Язон потерял все: отца, соратников, предоставивших ему свое товарищество, но эллин расценил товарищество как событие, умаляющее его героизм. Ныне — поздно. Погибли друзья, к живущим — нет возвращения. Поздно Язон задумал проявить нежность к Медее, к Медее, задымленной в домашнем хозяйстве, как медный котел. Язон понял, что потерял Медею, понял — что потерял. Но — поздно понял, к Медее — нет возвращения.
Где Язония твоя, герой? Титул царя Эллады? Как бешеное животное изгнали тебя эпигоны Креонта: твое существование компрометировало честь Спарты.
Честь Спарты. Понял ты, Язон, щепетильность ее, мощно помахивающей бичом, увитым благовонными гирляндами фиалок. Понял, но поздно.
Жители Эллады! Если вы увидите одинокого морехода, направляющего свой парус в Малую Азию, и, опознав Язона, проговорите, богобоязненно сплевывая через плечо: это Язон! — вы поступите несправедливо.
Это несправедливо, что прошлые поступки и помыслы — ключ к дальнейшему пониманию человека.
Северный Ледовитый океан можно испарить, на территории его выращивая цитрусовые и злаки, сооружая жилища для населения. Но неизвестно, что в таком случает произойдет с Африкой. Не превратятся ли джунгли в сугробы, а Сахара — в дремучее море? Потому и существует Земля, что обладает математически правильными соотношениями воды, суши, атмосферы, течений. Эти соотношения — как сообщающиеся сосуды. Вливая влагу в один сосуд, мы вливаем и во второй.
Можно испарить одно качество человека, но неизвестно, в какой мере подействует это на остальные. Человек мало изменяем. Разве в самом отдаленном прошлом испытывали горе или хохотали не таким же образом, как позднее? Правда, бывали государства, запрещающие печаль, прививающие гражданам безграничную бодрость. Такова была Спарта.
Вот почему у Язона из одного сосуда испарились прошлые проступки и помыслы и еще неясно было, насколько влага второго сосуда заполнит первый.
Направляя парус в Малую Азию, Язон хотел взглянуть на корпус корабля «Арго», разлагающийся где-то возле Милета, погрязший в прибрежном студенистом иле.
Царь Соломон обладал перстнем, на котором было выгравировано: «И это пройдет».
Трогательное изречение.
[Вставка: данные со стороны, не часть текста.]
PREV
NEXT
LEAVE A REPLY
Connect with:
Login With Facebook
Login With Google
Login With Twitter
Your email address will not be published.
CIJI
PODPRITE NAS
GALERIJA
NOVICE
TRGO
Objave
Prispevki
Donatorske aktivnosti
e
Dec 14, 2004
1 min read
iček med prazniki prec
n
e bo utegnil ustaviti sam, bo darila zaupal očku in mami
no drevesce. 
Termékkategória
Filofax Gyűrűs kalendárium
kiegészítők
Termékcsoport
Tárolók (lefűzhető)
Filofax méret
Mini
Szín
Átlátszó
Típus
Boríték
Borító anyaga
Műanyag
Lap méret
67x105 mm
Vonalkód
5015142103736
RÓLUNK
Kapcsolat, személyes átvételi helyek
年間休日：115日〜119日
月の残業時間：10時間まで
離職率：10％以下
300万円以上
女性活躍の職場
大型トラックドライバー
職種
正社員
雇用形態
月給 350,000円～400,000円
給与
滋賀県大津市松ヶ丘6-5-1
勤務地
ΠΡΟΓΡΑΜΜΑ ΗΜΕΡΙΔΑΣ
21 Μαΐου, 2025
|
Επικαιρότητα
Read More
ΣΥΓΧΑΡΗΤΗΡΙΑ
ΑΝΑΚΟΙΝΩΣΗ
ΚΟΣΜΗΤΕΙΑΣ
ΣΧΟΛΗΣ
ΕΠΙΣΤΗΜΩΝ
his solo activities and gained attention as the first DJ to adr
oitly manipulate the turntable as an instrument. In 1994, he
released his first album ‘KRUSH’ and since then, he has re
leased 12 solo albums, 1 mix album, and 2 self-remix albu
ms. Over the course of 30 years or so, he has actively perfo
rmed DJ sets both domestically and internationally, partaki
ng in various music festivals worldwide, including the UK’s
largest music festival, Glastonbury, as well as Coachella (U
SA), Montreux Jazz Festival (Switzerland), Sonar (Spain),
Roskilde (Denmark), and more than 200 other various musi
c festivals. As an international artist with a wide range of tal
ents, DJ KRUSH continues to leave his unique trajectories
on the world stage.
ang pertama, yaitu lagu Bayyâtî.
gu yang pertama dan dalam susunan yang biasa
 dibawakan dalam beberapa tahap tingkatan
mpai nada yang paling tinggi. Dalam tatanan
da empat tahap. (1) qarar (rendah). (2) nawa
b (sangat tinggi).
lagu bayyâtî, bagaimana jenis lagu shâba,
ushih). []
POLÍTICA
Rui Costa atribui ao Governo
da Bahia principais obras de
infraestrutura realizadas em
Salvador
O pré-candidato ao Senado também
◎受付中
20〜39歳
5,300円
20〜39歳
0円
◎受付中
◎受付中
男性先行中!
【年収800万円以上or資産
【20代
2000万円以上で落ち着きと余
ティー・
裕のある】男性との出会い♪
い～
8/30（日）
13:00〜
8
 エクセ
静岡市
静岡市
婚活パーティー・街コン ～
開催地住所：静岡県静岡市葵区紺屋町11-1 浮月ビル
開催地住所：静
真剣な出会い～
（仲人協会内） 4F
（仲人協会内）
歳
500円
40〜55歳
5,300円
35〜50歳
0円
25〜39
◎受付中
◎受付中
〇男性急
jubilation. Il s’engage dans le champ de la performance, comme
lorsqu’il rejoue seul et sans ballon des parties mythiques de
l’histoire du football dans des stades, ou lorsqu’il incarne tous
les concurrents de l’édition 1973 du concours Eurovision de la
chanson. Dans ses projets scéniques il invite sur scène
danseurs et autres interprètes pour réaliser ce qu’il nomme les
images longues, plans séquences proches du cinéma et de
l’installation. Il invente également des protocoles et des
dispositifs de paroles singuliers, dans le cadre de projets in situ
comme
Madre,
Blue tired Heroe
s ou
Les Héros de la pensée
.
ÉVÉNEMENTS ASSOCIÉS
Все проходит, но и все остается. Рана заживает, но рубец — остается. Слезы исчерпываются, но рубцы от слез остаются, невидимые, они — из разряда внутренних рубцов. Изможденный организм откормить — возможно, только памятует организм об измождении и напомнит.
Медея омолодила Эсона.
Но память семидесяти прожитых лет Эсон — сохранил, это она, память, принудила Эсона повеситься.
Вот почему отказался от омоложения Скиф. Человеку положена одна жизнь, вторая — не под силу. Когда человек ощущает, что утратил самое ценное в жизни, а прозябать — не под силу, он обязан расстаться с жизнью.
Блуждая вдоль побережья, невдалеке от Милета, Язон созерцал побережье. Человек действия, он внезапно утратил интерес к действию. Он созерцал раковины, обломанные раковины моря. Перламутр переливался. Многие раковины содержали пурпур. Если бы Язону сообщили: в одной из раковин жемчужина — это не взбудоражило бы в нем инстинкта искателя, как раньше. Угрюмый, небритый, размышляющий ни о чем, Язон созерцал побережье. Чайки блаженно покрикивали, утоляя утробу рыбой.
Вдруг взгляд Язона задержался на какой-то надписи на песке. Неуверенными, задыхающимися буквами кто-то начертал на песке: «Мой милый». Средней величины буквы.
Язон содрогнулся.
— Мой милый!
Чья рука начертала эти два слова, трогательных и банальных, как напевы цыган?